Product management shouldn’t fear product ops hijacking their core responsibilities. Product ops is a support function, offering up data, insights, and assistance without grabbing the reigns.

For example, many large companies shy away from reaching out to customers for feedback. This shyness is because they’re not sure what each company is up to and their openness to this solicitation. Plus, they’re afraid someone else from their organization might have already reached out.

With this function centralized and an accurate database of customers and their feedback channel preferences known, product managers can survey, conduct interviews, and even identify beta testers with confidence and speed.

That said, Melissa mentions that product ops shouldn’t just be an on-demand resource; they can be encouraged to proactively identify and communicate relevant information. Since they’re looking at the data all the time, they can spot trends product managers didn’t even know to look out for, while also responding to specific information requests. The secret is empowering product ops to investigate and report what they find while still managing the scope of their activities.

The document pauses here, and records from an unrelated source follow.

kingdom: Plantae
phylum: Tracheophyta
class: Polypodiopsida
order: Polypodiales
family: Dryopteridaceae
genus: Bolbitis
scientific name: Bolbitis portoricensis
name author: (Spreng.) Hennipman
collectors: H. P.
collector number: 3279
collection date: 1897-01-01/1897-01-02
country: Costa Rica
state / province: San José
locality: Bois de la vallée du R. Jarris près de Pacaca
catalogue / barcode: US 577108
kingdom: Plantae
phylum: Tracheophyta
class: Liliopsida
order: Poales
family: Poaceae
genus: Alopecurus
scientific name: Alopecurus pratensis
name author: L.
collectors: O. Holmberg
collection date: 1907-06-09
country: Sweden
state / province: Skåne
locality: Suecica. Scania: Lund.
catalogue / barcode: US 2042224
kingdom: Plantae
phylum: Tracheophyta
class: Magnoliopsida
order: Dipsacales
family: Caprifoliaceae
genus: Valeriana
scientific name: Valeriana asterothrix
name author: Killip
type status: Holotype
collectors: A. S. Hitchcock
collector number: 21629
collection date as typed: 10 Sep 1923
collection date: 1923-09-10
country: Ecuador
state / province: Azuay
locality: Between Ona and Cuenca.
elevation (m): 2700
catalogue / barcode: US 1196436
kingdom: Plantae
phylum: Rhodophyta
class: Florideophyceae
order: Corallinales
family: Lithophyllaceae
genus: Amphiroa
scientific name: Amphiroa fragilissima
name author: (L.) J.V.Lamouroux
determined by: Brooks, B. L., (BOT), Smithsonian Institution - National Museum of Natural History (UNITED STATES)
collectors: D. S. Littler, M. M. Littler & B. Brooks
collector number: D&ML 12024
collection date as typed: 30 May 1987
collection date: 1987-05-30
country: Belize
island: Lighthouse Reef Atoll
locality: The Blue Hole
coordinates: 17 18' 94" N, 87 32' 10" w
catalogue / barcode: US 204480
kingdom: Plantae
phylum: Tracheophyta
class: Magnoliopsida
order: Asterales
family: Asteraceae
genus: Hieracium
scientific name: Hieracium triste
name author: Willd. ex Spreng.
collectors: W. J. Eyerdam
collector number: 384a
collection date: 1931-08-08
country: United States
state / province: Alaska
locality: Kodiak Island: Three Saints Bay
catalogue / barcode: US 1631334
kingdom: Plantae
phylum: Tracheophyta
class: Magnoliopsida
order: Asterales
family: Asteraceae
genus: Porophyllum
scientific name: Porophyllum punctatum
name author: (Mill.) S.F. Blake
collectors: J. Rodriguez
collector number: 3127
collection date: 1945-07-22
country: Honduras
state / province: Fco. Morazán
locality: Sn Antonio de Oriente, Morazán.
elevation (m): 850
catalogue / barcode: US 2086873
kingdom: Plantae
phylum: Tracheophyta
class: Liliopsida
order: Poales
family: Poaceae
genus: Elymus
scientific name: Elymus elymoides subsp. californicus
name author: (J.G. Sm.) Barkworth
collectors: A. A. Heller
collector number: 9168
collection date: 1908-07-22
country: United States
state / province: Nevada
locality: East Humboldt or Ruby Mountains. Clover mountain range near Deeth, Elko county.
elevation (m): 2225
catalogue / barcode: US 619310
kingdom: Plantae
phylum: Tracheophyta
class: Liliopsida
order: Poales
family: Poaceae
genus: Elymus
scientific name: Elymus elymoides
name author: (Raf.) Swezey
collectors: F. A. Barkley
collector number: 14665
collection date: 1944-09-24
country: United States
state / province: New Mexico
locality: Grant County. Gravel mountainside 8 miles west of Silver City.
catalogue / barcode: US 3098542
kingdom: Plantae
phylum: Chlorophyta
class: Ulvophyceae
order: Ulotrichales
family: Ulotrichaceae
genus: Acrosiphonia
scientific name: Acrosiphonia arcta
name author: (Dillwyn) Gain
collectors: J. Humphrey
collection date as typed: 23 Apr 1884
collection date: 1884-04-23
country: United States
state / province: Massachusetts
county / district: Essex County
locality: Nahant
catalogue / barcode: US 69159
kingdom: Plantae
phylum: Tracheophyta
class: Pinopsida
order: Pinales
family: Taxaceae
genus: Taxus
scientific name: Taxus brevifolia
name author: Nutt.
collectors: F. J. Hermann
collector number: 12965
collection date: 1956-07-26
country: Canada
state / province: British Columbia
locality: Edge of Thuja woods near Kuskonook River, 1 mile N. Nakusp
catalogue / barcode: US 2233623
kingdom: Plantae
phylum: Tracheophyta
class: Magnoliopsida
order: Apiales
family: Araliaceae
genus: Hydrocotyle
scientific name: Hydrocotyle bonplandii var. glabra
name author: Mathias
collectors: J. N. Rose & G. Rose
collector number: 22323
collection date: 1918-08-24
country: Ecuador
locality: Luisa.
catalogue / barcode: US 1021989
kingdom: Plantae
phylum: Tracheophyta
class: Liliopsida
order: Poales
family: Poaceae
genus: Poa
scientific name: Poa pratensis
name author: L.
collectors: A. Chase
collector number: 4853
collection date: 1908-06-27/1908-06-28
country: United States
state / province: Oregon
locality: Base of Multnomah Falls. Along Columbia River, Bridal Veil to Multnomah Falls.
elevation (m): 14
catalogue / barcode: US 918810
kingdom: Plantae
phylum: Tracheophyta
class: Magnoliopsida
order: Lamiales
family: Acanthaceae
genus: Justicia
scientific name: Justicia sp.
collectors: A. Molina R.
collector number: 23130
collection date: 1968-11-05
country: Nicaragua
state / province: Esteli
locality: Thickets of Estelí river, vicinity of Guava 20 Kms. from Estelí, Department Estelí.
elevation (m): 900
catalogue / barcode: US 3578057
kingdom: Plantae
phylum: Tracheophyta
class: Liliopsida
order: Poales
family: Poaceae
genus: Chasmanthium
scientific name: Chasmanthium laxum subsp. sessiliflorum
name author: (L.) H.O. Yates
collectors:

Product Ops Is the Key to Scaling Product Management

People like dependability and consistency. Executives like it even more so in their employees. When a company scales, there’s little leeway for lone wolves and their individual styles and traits.

Companies must make strategic decisions quickly, which means they need data, product roadmaps, and all the other ingredients for those processes to be readily available and easy to consume. By instituting standard policies, defining tools and frameworks, and facilitating data analysis, product ops make it all go smoothly.

People start speaking the same language and presenting data using the same benchmarks, templates, and baselines. Teams mine customers for data and insights without ruffling feathers or squandering unnecessary hours identifying and contacting them to gauge their interest.

Melissa advocates that product ops streamline everything for optimal strategic performance. It ensures teams are working toward the right goals, and you’re spending product investments properly,

Putting off this building-out product ops is all too easy. But any delay can sacrifice potential growth since what worked when the company was smaller isn’t feasible after a while.